Much like a conference call, it also allows for conversations between more than two people to happen simultaneous.

And because it all happens inside a web browser, there is no special software to download or plug-in – which means it can be used from any computer or internet-enabled mobile phone.

“Our communication space is very fragmented today. We have a million different tools for different things with lots of different kinds of overlaps,” said Lars Rassmussen, a senior software engineer with Google Australia

“The most natural way to try and solve that problem is to take all those different tools and try to make them smaller and fit into a single package and maybe integrate them across the boundaries.”

Wave is being released so that the developers – independent software creators – can help iron out the remaining bugs and cook-up a swag of new uses for the service and the platform upon which it is based ahead of a public release later this year.

But Wave is more than just another of Google’s ubiquitous free web services. It’s also a protocol – meaning that it is going after email’s mantle as the predominant internet communications tool.

And despite the recent growth of web-based email services like Hotmail and Gmail, most of the world’s email runs through Microsoft’s Outlook client.

And to encourage organisations to catch the Wave, Google is offering it up as an open source protocol, meaning that anyone – even a competitor – can box it up and host it on their servers.
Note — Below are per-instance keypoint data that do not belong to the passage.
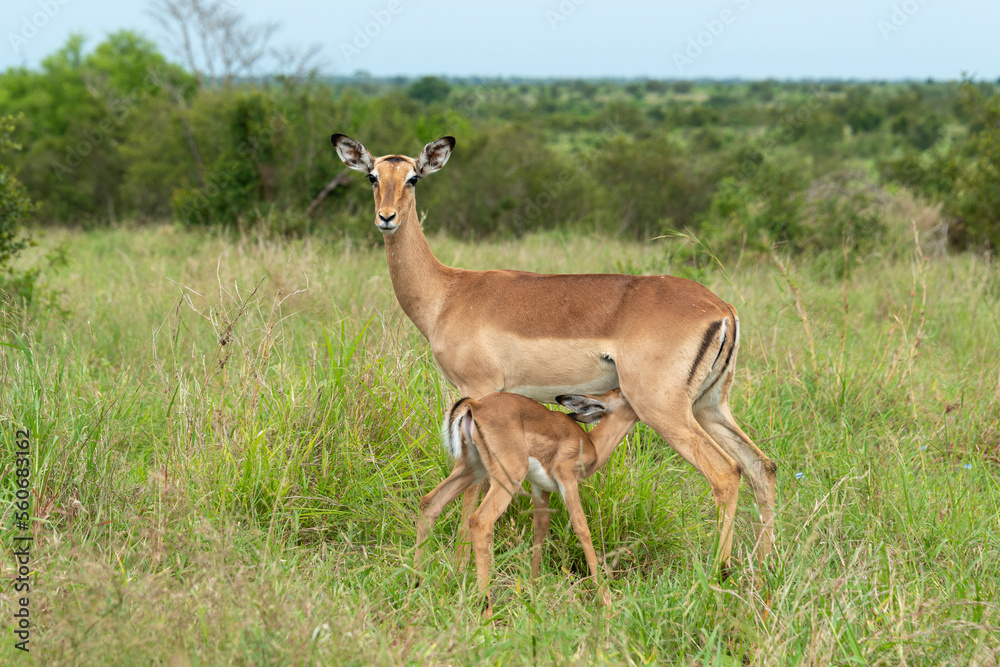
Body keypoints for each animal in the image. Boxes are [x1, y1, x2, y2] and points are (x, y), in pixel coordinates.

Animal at [330, 134, 776, 572]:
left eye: (413, 178)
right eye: (372, 176)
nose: (386, 217)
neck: (448, 293)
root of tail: (722, 309)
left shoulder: (478, 389)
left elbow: (472, 490)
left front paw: (458, 568)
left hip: (662, 408)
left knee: (726, 473)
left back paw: (719, 572)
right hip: (709, 405)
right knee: (761, 467)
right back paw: (763, 567)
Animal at [415, 389, 638, 618]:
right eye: (623, 394)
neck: (591, 443)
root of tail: (476, 405)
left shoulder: (541, 489)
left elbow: (540, 529)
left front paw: (532, 588)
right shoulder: (567, 479)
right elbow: (581, 527)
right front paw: (605, 600)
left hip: (473, 469)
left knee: (430, 503)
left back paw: (416, 586)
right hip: (507, 477)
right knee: (479, 520)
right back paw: (487, 612)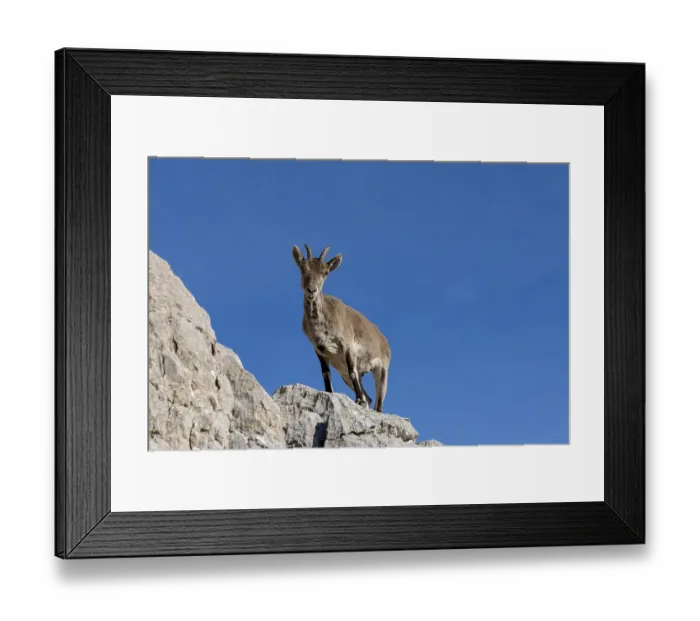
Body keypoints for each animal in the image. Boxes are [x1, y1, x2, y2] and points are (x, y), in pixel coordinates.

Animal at [292, 244, 391, 412]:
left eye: (325, 272)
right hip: (344, 371)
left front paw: (359, 400)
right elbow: (326, 374)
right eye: (303, 268)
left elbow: (352, 372)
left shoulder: (347, 346)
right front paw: (330, 395)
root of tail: (384, 341)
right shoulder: (320, 351)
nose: (312, 290)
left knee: (378, 403)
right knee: (369, 397)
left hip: (382, 370)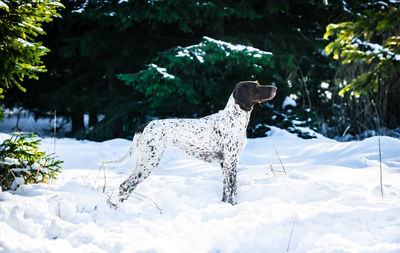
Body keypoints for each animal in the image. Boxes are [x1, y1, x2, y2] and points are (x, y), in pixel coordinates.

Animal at [103, 81, 276, 206]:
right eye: (256, 86)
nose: (275, 87)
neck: (234, 118)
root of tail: (144, 125)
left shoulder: (224, 164)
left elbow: (226, 192)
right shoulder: (231, 162)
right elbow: (233, 192)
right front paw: (234, 207)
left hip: (142, 161)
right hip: (149, 162)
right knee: (125, 185)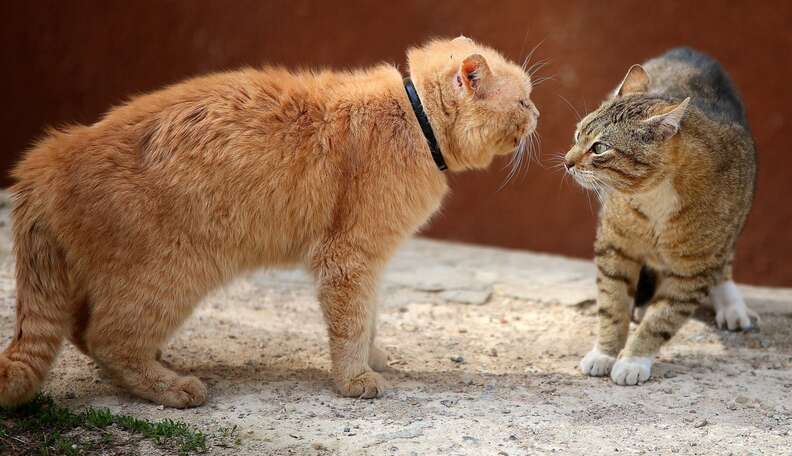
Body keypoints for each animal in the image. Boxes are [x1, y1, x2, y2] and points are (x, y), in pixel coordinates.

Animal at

Wave is the creation of Danish brothers Lars and Jens Rasmussen, who together with Australian Noel Gordon and Stephen Ma – founded and later sold what became known as Google Maps to Google for an undisclosed sum in 2005.

Lars has worked for Google and lived in Australia since the sale and enticed Jens to leave Google’s headquarters near join him in 2007.

The pair and the Wave team – who have been given the full backing of Google co-founders Sergey Brin and Larry Page – have been working on the project out of Google’s offices in Sydney.

Stephen Hutcheon is attending the San Francisco conference as a guest of Google.